Nepenthes of Mount Kinabalu
- Cover showing N. rajah
- Author: Shigeo Kurata
- Language: English
- Publisher: Sabah National Parks Trustees
- Publication date: 1976
- Media type: Print (softcover)
- Pages: 80
- OCLC: 3791901

= Nepenthes of Mount Kinabalu =

Nepenthes of Mount Kinabalu is a monograph by Shigeo Kurata on the tropical pitcher plants of Mount Kinabalu and the surrounding area of Kinabalu National Park in Sabah, Borneo. It was published in 1976 by Sabah National Parks Trustees as the second booklet of the Sabah National Parks series. The monograph is Kurata's most important work on Nepenthes and significantly contributed to popular interest in these plants. It is noted for its high quality colour photographs of plants in habitat. In the book's preface, Kurata writes:

While Nepenthes were often enumerated as an important component of the flora of this mountain, a book on this genus—relating exclusively to Kinabalu had never been published to this date. With such a situation and the interest shown by visitors to the Kinabalu National Park in the genus, Mr. D.V. Jenkins, Assistant Director, Sabah National Parks was prompted to publish a guide book on the species found within the park and I was delighted to be asked to write the text.

The book's coverage was mostly restricted to the southern slopes of Mount Kinabalu, as the rest of the mountain remained largely unexplored at the time.
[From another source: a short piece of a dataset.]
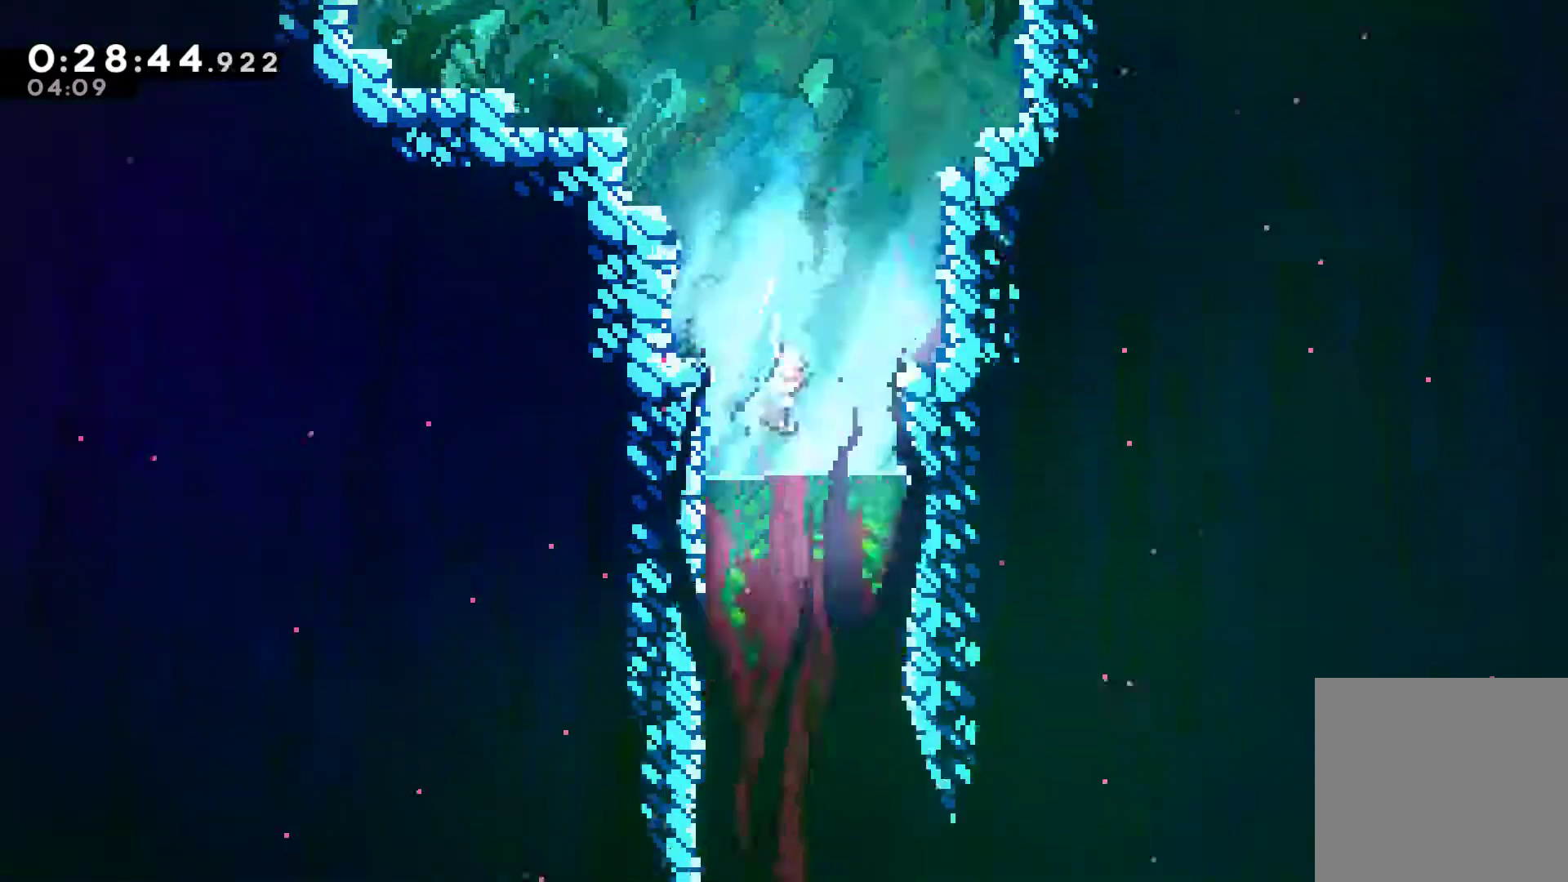
{"buttons": ["DPAD_DOWN"], "left_stick": "center", "right_stick": "center", "events": [[133, "X", "down"], [233, "X", "up"]]}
Kurata recognised 16 species from Mount Kinabalu: N. alata (now known to be endemic to the Philippines), N. ampullaria, N. bicalcarata, N. burbidgeae, N. edwardsiana, N. fusca, N. gracilis, N. lowii, N. mirabilis, N. rafflesiana, N. rajah, N. reinwardtiana, N. stenophylla, N. tentaculata, N. villosa, and an undescribed species ("Nepenthes sp."; later described as N. macrovulgaris). Several of these species had not been reported from Kinabalu National Park at the time, but were expected to be found there due to their presence in surrounding areas. Three named natural hybrids were also covered in detail: N. × harryana, N. × hookeriana, and N. × kinabaluensis, the last of which was named by Kurata for the first time in the book. Nepenthes of Mount Kinabalu also made one of the earliest mentions of N. hamata (under the name N. dentata), a species that would be formally described 8 years after the book's publication.

Nepenthes of Mount Kinabalu was reviewed by Donna Scott in a 1984 issue of the Victorian Carnivorous Plant Society Journal.